Item 1.01. Entry into a Material Definitive Agreement.

On October 19, 2021, a subsidiary of Sequential Brands Group, Inc., a Delaware corporation (the "Company"), William Rast Licensing, LLC ("William Rast") entered into an Asset Purchase Agreement (the "Purchase Agreement") with WRBH Brands Group LLC ("Buyer"), pursuant to which Buyer will purchase from William Rast the assets constituting the William Rast business for an aggregate cash purchase price of $1.0 million plus the assumption of certain related liabilities.
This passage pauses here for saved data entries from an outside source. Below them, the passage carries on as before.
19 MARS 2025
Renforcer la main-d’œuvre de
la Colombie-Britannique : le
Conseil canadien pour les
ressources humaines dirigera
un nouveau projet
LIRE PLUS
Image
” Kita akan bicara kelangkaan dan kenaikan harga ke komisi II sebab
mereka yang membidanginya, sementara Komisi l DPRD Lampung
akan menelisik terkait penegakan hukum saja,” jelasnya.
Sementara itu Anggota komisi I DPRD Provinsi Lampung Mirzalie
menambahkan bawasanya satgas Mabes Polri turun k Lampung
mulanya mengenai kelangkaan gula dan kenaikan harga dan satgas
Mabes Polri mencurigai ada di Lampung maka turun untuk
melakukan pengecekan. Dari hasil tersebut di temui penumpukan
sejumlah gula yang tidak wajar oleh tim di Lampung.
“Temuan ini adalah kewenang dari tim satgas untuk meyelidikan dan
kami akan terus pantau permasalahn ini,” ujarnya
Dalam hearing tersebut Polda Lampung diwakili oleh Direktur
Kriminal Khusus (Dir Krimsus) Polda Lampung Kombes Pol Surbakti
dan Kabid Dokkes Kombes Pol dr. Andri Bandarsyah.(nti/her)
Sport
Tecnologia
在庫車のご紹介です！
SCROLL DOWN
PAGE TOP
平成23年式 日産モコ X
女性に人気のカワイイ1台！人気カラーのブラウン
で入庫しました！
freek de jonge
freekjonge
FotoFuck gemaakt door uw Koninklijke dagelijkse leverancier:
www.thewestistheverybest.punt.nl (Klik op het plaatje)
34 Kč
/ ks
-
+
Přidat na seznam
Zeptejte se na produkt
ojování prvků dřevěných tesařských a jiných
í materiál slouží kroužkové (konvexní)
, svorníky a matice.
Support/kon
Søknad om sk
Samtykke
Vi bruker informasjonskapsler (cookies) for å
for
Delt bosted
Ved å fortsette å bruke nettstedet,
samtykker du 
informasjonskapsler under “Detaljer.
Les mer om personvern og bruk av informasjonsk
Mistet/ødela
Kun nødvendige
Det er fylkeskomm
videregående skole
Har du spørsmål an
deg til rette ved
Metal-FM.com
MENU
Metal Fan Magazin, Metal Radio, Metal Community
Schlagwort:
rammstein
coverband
The closing of the transactions contemplated by the Purchase Agreement is subject to customary closing conditions, including approval from the U.S. bankruptcy court.
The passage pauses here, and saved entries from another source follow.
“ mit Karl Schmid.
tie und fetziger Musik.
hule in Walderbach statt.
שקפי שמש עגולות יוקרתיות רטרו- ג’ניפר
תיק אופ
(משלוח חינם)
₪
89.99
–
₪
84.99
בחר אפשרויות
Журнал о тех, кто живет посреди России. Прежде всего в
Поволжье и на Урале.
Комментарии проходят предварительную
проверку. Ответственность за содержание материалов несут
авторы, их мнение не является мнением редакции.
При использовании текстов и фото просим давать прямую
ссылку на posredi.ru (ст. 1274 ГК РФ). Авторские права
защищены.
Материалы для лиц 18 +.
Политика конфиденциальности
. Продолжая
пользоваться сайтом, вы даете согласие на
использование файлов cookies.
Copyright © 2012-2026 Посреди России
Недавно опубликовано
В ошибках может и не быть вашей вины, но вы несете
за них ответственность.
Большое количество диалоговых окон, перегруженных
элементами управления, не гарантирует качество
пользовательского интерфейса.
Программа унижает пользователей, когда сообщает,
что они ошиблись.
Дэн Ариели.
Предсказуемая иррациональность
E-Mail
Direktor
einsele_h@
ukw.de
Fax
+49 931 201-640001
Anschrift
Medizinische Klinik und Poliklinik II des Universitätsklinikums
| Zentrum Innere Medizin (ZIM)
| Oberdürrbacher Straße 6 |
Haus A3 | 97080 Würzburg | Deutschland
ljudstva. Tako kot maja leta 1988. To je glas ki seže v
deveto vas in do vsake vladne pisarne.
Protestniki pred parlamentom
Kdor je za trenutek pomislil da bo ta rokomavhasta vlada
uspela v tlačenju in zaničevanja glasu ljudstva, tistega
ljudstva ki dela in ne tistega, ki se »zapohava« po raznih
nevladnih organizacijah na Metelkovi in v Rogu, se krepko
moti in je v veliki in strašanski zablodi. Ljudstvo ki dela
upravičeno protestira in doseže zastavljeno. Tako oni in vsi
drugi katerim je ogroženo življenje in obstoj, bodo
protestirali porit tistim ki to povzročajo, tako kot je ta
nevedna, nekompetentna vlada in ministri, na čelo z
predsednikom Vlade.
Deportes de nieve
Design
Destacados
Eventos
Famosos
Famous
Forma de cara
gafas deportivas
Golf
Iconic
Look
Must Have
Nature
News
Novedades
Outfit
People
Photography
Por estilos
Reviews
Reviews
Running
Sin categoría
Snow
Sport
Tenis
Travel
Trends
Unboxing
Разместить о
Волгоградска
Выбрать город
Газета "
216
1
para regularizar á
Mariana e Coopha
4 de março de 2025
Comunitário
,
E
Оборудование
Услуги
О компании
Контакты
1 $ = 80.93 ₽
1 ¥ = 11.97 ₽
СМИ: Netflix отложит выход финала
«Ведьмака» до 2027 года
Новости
The Purchase Agreement contains representations, warranties and covenants from the Company that are customary for transactions of this type.

The foregoing description of the Purchase Agreement does not purport to be complete and is qualified in its entirety by reference to the full text of the Purchase Agreement, which is filed as Exhibit 10.1 to this Current Report on Form 8-K and is incorporated by reference herein.

Item 9.01. Financial Statements and Exhibits.





(d)  Exhibits.



Exhibit
Number   Description

  10.1     Asset Purchase Agreement by and between WRBH Brands Group LLC and
         William Rast Licensing, LLC.